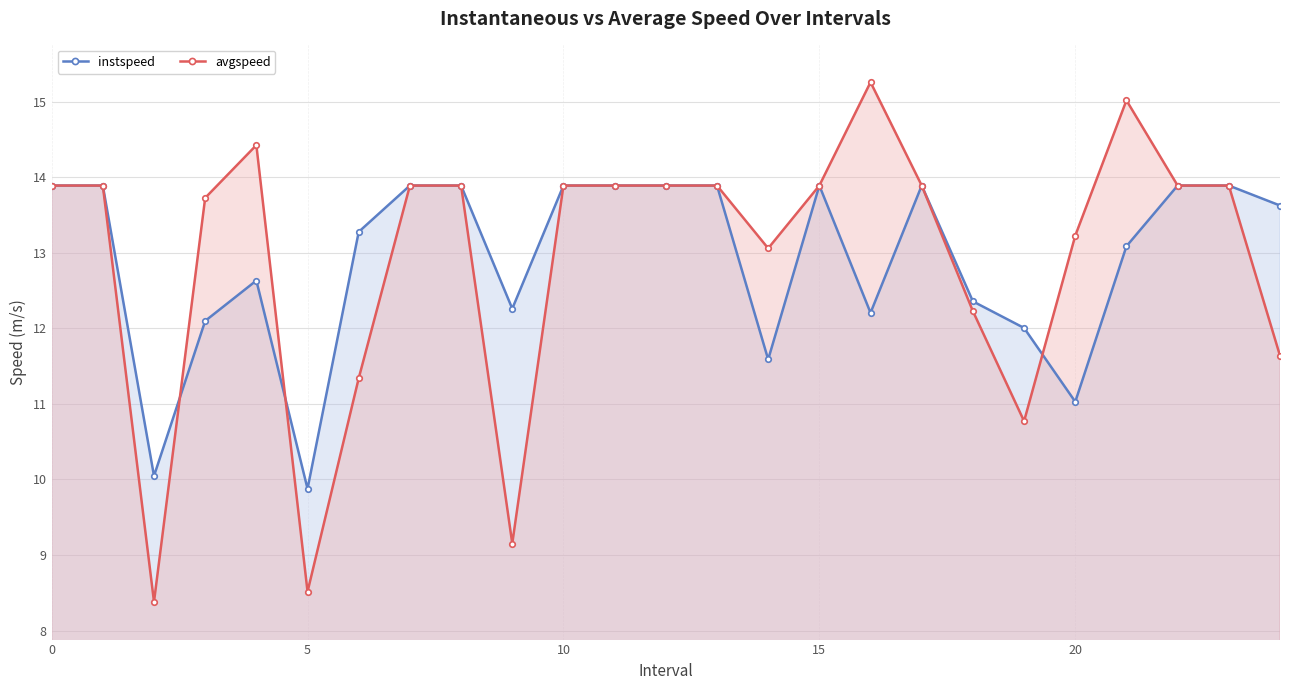

What are all the series names shown in the legend?

instspeed, avgspeed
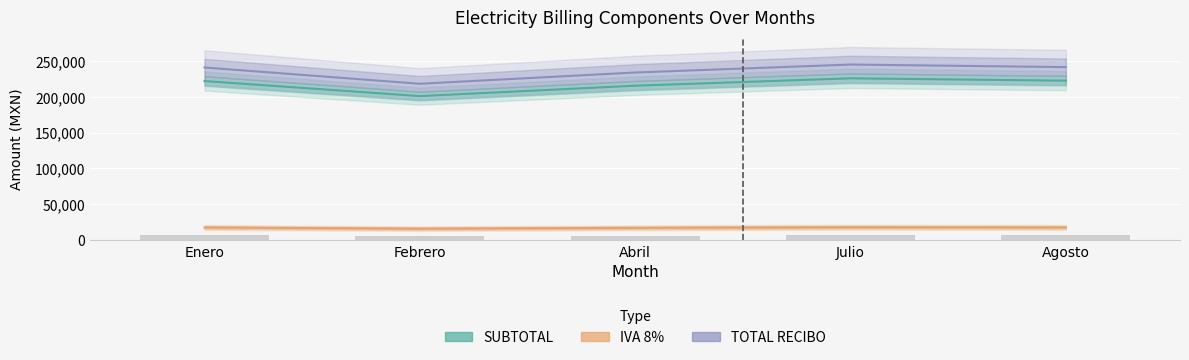

Are the bars grouped side by side (vs. stacked)?

Yes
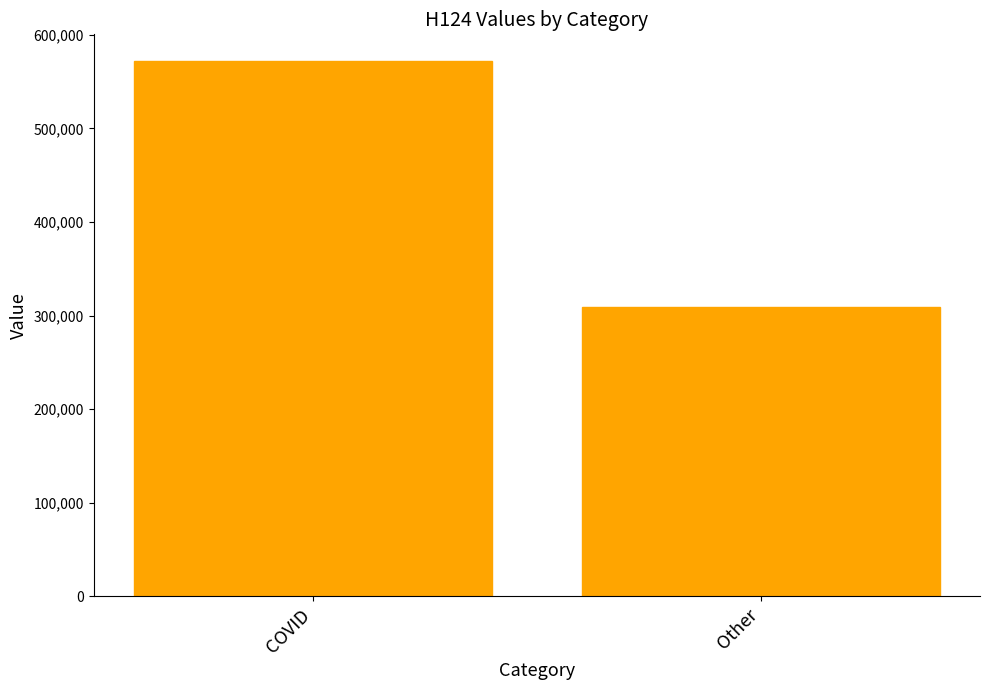

How many series are shown in this chart?

1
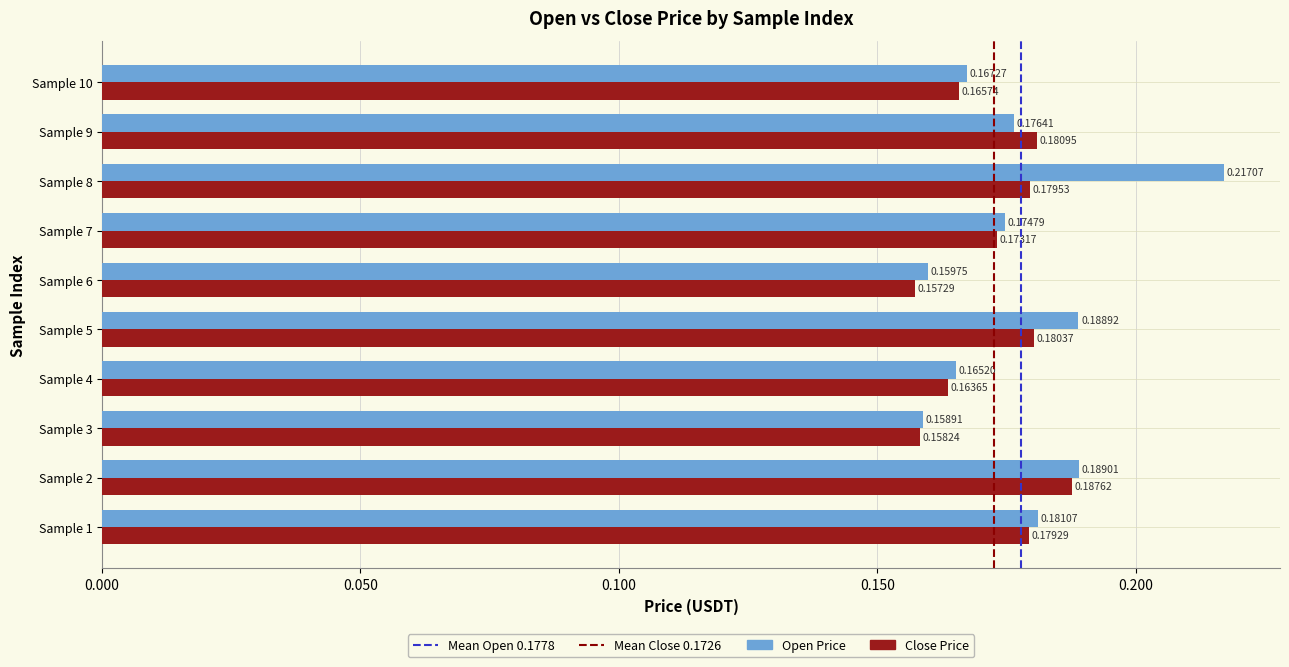

Between Sample 1 and Sample 4, which series saw the biggest shift?

Open Price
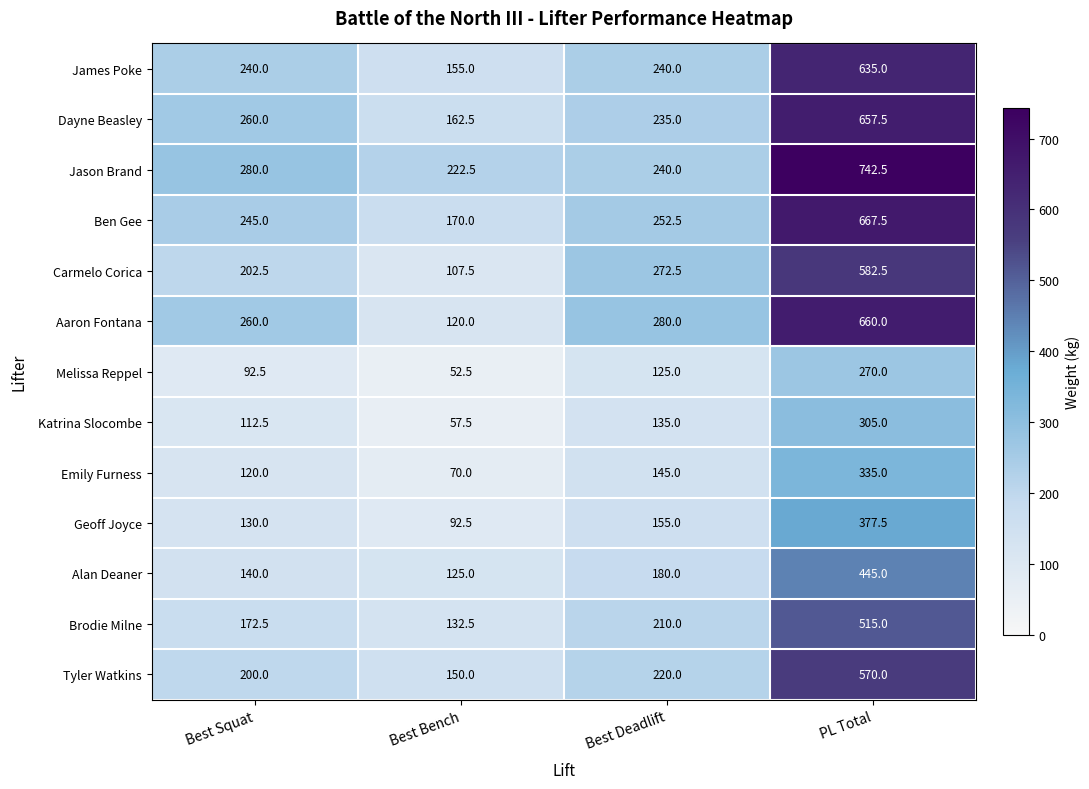

At how many categories does at least one series exceed 301?

1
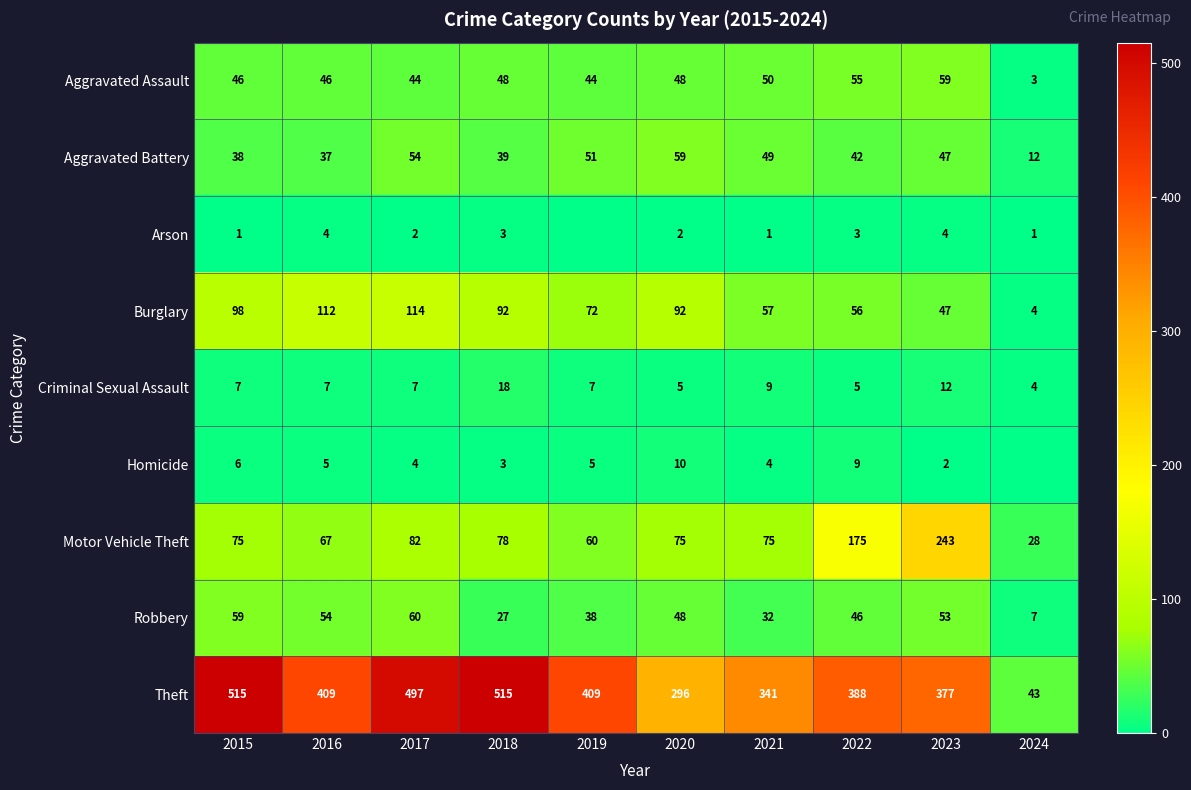

Where does the Burglary series first go above 92?

2015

** EXERCISE DIRECTIONS **
Output every line of the data above as a Markdown table with the columns Row and Line, numbering the rows in order. Skip blank lines and leave out the pictures.

** REPLY **
| Row | Line |
|---|---|
| 1 | What are all the series names shown in the legend? |
| 2 | instspeed, avgspeed |
| 3 | Are the bars grouped side by side (vs. stacked)? |
| 4 | Yes |
| 5 | How many series are shown in this chart? |
| 6 | 1 |
| 7 | Between Sample 1 and Sample 4, which series saw the biggest shift? |
| 8 | Open Price |
| 9 | At how many categories does at least one series exceed 301? |
| 10 | 1 |
| 11 | Where does the Burglary series first go above 92? |
| 12 | 2015 |